▸ **ATIVIDADES**
**1)** Resuma em duas frases o texto sobre a queda de Ceausescu.
**2)** Imprima um trecho do texto sobre a queda de Ceausescu: comece nas palavras que contêm "Por muitas razões" e pare depois de "regimes hediondos. Paciência.".
**3)** Dê continuidade ao texto sobre a queda de Ceausescu a partir da última frase apresentada.

▸ **TEXTO PARA ANÁLISE**
---------------

Por muitas razões que não interessa discutir no momento, temos no Brasil pouca informação sobre o que se passa nas partes mais distantes do Globo. E mesmo essa pouca informação, pelas mesmas razões aqui não discutidas, chegam até nós distorcidas ou incompletas. Um exemplo está no ocorrido na Romênia, quando caiu o regime comunista de Nicolae Ceausescu, em dezembro de 1989. Poucos brasileiros sabem que foi o único dirigente comunista europeu que caiu de forma violenta, após uma revolta popular a que as forças armadas acabaram por aderir, e que terminou não só com o fuzilamento do ditador, mas também de sua mulher, Elena. Esse desconhecimento da história faz com que muitos de nossos “progressistas” defendam regimes hediondos. Paciência.

---------------

▸ **LINHAS FORNECIDAS**
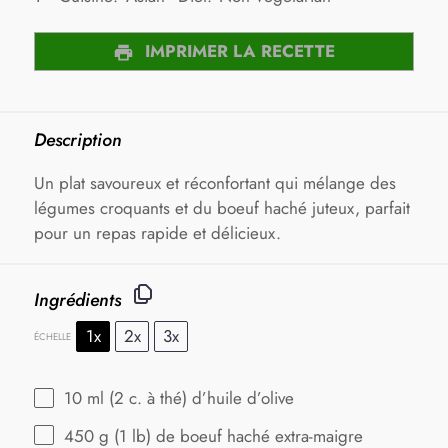
IMPRIMER LA RECETTE
Description
Un plat savoureux et réconfortant qui mélange des
légumes croquants et du boeuf haché juteux, parfait
pour un repas rapide et délicieux.
Ingrédients
1x
2x
3x
ÉCHELLE
10
ml (2 c. à thé) d’huile d’olive
450 g
(
1
lb) de boeuf haché extra-maigre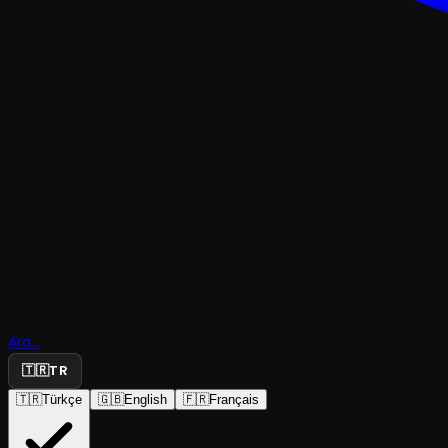
MÜZİK
Romantik
Dönemin
Ara...
🇹🇷
TR
Tınıları...
🇹🇷
Türkçe
🇬🇧
English
🇫🇷
Français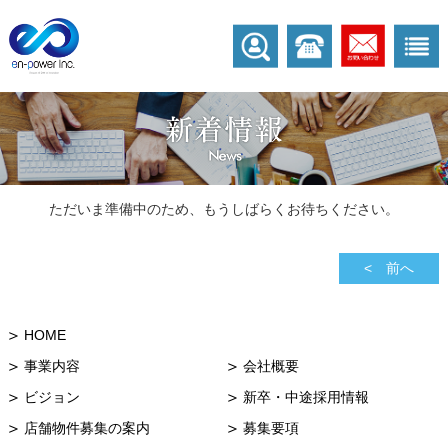
ただいま準備中のため、もうしばらくお待ちください。
< 前へ
HOME
事業内容
会社概要
ビジョン
新卒・中途採用情報
店舗物件募集の案内
募集要項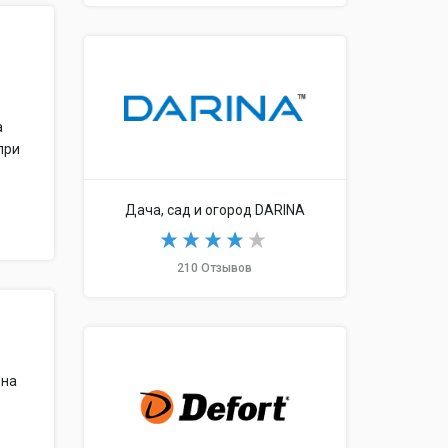
а
при
Дача, сад и огород DARINA
210 Отзывов
бна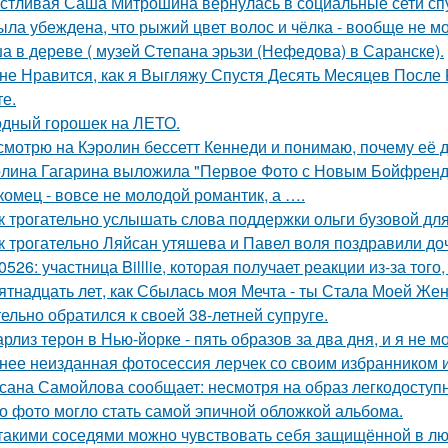
стливая Саша Митрошина вернулась в социальные сети спус
ыла убеждена, что рыжий цвет волос и чёлка - вообще не мо
а в дереве ( музей Степана эрьзи (Нефедова) в Саранске).
не Нравится, как я Выгляжу Спустя Десять Месяцев После 
те.
дный горошек на ЛЕТО.
смотрю на Кэролин бессетт Кеннеди и понимаю, почему её д
лина Гагарина выложила "Первое Фото с Новым Бойфрендо
комец - вовсе не молодой романтик, а ….
к трогательно услышать слова поддержки ольги бузовой для
к трогательно Ляйсан утяшева и Павел воля поздравили до
0526: участница Billlie, которая получает реакции из-за тог
ятнадцать лет, как Сбылась моя Мечта - ты Стала Моей Жен
тельно обратился к своей 38-летней супруге.
рлиз терон в Нью-йорке - пять образов за два дня, и я не м
нее неизданная фотосессия лерчек со своим избранником 
сана Самойлова сообщает: несмотря на образ легкодоступн
о фото могло стать самой эпичной обложкой альбома.
такими соседями можно чувствовать себя защищённой в лю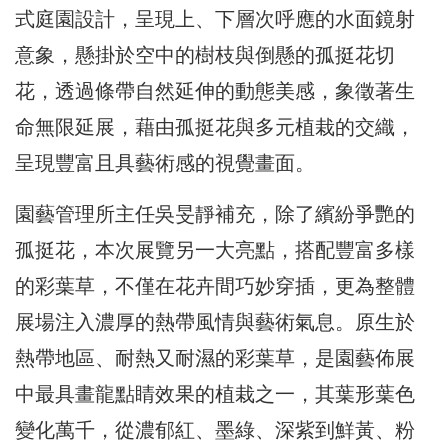
式庭園設計，呈現上、下層次呼應的水面鏡射
意象，懸掛於空中的樹枝與倒懸的孤挺花切
花，透過條帶自然延伸的動態美感，象徵著生
命無限延展，藉由孤挺花與多元植栽的交織，
呈現豐富且具藝術感的視覺畫面。
園藝管理所主任吳旻靜補充，除了繽紛爭艷的
孤挺花，本次展覽另一大亮點，搭配豐富多樣
的彩葉草，不僅在花卉間巧妙穿插，更為整體
展場注入濃厚的熱帶風情與藝術氣息。原生於
熱帶地區、耐熱又耐濕的彩葉草，是園藝佈展
中最具畫龍點睛效果的植栽之一，其葉形葉色
變化萬千，從濃郁紅、墨綠、深紫到鮮黃、粉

---------------

▸ **RESPOSTAS ABAIXO**
**1)** No Brasil há pouca informação sobre as partes mais distantes do Globo, e a que chega costuma vir distorcida ou incompleta. Um exemplo é a queda do regime comunista de Nicolae Ceausescu na Romênia, em dezembro de 1989: ele foi o único dirigente comunista europeu derrubado de forma violenta, após uma revolta popular à qual as forças armadas aderiram, e que terminou com o fuzilamento dele e de sua mulher, Elena.

**2)**
Por muitas razões que não interessa discutir no momento, temos no Brasil pouca informação sobre o que se passa nas partes mais distantes do Globo. E mesmo essa pouca informação, pelas mesmas razões aqui não discutidas, chegam até nós distorcidas ou incompletas. Um exemplo está no ocorrido na Romênia, quando caiu o regime comunista de Nicolae Ceausescu, em dezembro de 1989. Poucos brasileiros sabem que foi o único dirigente comunista europeu que caiu de forma violenta, após uma revolta popular a que as forças armadas acabaram por aderir, e que terminou não só com o fuzilamento do ditador, mas também de sua mulher, Elena. Esse desconhecimento da história faz com que muitos de nossos “progressistas” defendam regimes hediondos. Paciência.

**3)**
Os excessos ditatoriais de Ceausescu, que determinaram seu fim, não eram conhecidos em toda sua extensão. Mas não foram poucos. Governava a Romênia desde 1965, apoiado por uma polícia política obediente e violenta – a Securitate – e reprimia sem piedade qualquer manifestação de dissidência. O país era um dos mais fechados da Europa. A dissidência crescia, contudo, pois a despeito de ser o país rico em minérios (petróleo, ouro, prata, sal etc.) e dotado de terras férteis e produtivas (milho, trigo, vinhas), as dificuldades só cresciam, pela ineficiência natural da concepção econômica marxista e pela administração míope do próprio ditador e seus auxiliares. Era um país rico, com apreciável tradição cultural, mas o povo era reprimido e passava por inúmeras dificuldades e privações, inclusive a fome.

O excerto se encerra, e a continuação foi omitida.